Trademarks, Patents and Licenses
We currently hold a number of U.S. and foreign patents and have various pending patent applications. Although in the aggregate our trademarks, patents and licenses are important to us, we do not regard any single trademark, patent, license or group of related trademarks, patents or licenses as critical or essential to our business as a whole.
Employees
We had 3,367 active, full-time employees as of December 31, 2012. We consider labor relations with our employees to be satisfactory. We have not had any work stoppages or strikes pertaining to our employees.
Executive Officers of the Registrant
The executive officers of Marathon Oil and their ages as of February 1, 2013, are as follows:
Clarence P. Cazalot, Jr.
 
62
 
Chairman, President and Chief Executive Officer
Janet F. Clark
 
58
 
Executive Vice President and Chief Financial Officer
Sylvia J. Kerrigan
 
47
 
Executive Vice President, General Counsel and Secretary
Annell R. Bay
 
57
 
Vice President, Global Exploration
Eileen M. Campbell
 
55
 
Vice President, Public Policy
Steven P. Guidry
 
54
 
Vice President, Business Development
T. Mitch Little
 
49
 
Vice President, International Production Operations
Lance W. Robertson
 
40
 
Vice President, Eagle Ford Production Operations
Michael K. Stewart
 
55
 
Vice President, Finance and Accounting, Controller and Treasurer
Howard J. Thill
 
53
 
Vice President, Investor Relations and Public Affairs
Gretchen H. Watkins
 
44
 
Vice President, North America Production Operations
With the exception of Ms. Bay, Mr. Robertson and Ms. Watkins, all of the executive officers have held responsible management or professional positions with Marathon Oil or its subsidiaries for more than the past five years.
Mr. Cazalot was appointed chairman of the board of directors effective July 2011 and was appointed president and chief executive officer effective January 2002.
Ms. Clark was appointed executive vice president effective January 2007. Ms. Clark joined Marathon Oil in January 2004 as senior vice president and chief financial officer.
Ms. Kerrigan was appointed executive vice president, general counsel and secretary effective October 2012, and was appointed general counsel and secretary effective November 2009. Prior to these appointments, Ms. Kerrigan was assistant general counsel since January 2003.
Ms. Bay was appointed vice president, global exploration effective July 2011. Ms. Bay joined Marathon Oil in June 2008 as senior vice president, exploration for Marathon Oil Company. Before joining Marathon Oil, Ms.
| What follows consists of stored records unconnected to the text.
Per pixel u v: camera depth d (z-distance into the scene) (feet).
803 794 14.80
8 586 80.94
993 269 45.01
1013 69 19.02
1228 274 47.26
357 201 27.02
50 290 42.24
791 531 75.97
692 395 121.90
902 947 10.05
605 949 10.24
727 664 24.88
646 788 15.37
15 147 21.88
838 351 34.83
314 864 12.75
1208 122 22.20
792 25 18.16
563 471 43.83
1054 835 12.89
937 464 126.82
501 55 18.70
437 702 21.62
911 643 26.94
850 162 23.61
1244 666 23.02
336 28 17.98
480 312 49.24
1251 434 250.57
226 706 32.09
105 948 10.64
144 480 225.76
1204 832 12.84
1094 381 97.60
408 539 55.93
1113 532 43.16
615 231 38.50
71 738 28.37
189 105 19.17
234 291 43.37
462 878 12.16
Bay served as vice president, exploration at Shell Exploration and Production Company since 2004.
Ms. Campbell was appointed vice president, public policy effective June 2010. Prior to this appointment, Ms. Campbell was vice president, human resources since October 2000.
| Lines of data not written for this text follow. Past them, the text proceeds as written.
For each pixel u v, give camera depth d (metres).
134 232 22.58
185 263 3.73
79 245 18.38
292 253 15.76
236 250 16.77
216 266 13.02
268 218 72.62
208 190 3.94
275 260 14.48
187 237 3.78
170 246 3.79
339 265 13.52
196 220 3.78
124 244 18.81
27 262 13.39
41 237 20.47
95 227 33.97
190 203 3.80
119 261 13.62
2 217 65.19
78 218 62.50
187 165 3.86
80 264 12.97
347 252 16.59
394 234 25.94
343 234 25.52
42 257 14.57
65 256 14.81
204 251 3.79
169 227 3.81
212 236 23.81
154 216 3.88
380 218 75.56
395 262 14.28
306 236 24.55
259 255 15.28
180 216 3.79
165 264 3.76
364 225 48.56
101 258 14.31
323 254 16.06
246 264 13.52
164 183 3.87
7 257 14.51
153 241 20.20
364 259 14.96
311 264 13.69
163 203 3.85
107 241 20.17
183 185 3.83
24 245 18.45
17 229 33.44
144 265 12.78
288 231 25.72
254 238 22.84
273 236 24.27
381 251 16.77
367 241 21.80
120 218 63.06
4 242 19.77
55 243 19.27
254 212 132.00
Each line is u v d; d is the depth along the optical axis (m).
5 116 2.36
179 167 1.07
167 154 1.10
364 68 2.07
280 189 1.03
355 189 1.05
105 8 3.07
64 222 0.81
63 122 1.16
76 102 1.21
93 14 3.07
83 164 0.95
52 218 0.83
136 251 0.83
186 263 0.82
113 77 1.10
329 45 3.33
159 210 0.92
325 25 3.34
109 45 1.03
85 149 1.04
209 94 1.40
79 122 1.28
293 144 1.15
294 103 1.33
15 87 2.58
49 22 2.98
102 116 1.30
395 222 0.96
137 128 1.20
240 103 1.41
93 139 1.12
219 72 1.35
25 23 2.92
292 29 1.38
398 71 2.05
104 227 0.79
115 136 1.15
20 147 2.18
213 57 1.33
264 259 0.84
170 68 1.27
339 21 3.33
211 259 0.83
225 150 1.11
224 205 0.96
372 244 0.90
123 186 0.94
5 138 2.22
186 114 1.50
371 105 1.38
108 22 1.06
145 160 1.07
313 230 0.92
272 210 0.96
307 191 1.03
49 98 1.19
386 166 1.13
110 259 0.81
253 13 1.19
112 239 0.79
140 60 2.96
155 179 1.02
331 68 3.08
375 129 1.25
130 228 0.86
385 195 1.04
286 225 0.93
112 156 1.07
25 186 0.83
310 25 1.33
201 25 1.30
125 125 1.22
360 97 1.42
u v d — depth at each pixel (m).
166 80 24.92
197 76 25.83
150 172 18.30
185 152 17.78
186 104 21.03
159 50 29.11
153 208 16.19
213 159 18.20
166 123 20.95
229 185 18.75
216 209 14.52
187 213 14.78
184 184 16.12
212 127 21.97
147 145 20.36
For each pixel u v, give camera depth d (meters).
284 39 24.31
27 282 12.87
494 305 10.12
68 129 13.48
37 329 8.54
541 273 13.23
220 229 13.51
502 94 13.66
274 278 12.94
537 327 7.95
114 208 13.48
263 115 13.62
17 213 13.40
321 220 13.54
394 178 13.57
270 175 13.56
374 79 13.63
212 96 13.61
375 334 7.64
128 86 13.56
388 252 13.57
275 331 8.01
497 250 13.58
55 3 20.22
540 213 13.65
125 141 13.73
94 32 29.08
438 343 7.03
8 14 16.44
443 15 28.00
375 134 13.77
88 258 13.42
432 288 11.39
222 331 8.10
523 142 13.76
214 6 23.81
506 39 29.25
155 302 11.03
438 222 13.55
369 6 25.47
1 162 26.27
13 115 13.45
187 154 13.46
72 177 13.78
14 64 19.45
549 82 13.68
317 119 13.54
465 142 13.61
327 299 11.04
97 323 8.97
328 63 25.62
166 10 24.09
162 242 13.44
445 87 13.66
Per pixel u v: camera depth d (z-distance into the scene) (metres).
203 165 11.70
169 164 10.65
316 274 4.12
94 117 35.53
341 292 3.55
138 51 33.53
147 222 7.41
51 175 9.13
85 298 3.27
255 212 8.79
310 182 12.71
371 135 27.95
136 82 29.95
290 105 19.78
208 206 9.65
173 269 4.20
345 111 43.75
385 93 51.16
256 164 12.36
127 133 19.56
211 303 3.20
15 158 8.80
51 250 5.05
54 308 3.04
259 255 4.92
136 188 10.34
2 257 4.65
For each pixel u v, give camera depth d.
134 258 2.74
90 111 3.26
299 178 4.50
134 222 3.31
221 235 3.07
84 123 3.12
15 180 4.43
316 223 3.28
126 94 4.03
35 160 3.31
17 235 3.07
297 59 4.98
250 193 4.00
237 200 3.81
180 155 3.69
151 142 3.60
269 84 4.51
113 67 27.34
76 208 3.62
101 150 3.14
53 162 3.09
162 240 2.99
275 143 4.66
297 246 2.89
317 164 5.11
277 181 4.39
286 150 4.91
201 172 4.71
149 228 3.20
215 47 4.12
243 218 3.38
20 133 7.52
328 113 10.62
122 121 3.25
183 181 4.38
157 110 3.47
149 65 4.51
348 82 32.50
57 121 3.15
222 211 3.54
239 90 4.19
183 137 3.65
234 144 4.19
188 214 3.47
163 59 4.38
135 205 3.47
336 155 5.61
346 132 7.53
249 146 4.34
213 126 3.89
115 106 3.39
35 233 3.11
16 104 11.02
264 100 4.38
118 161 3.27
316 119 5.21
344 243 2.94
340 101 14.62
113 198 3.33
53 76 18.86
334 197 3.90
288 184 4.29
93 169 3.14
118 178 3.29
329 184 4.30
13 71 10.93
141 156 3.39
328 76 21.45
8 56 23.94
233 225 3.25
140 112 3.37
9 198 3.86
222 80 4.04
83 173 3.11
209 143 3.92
Mr. Guidry was appointed vice president, business development effective July 2011. Mr. Guidry previously served as regional vice president for our Libya operations from November 2008 to June 2011. Prior to the Libya assignment, Mr. Guidry was regional vice president for Marathon Oil North American Production Operations from August 2006 to November 2008.
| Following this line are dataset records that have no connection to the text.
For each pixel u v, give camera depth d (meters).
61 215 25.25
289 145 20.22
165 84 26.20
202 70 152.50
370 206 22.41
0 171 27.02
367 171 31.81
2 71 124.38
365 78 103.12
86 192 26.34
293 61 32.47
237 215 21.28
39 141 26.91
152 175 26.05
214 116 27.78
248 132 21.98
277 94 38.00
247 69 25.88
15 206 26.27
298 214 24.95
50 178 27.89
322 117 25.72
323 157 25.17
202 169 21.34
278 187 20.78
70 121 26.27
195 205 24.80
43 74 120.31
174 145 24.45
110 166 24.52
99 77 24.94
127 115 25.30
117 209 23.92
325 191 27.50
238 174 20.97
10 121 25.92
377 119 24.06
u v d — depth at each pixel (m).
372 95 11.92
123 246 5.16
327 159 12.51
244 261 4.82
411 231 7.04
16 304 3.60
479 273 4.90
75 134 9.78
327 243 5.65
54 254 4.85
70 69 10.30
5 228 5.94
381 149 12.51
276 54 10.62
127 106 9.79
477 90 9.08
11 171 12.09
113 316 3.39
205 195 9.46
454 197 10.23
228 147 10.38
Mr. Little was appointed vice president, international production operations effective September 2012. Prior to this appointment, Mr. Little was resident manager for our Norway operations and served as general manager, worldwide drilling and completions. Mr. Little joined Marathon Oil in 1986 and has held a number of engineering and management positions of increasing responsibility.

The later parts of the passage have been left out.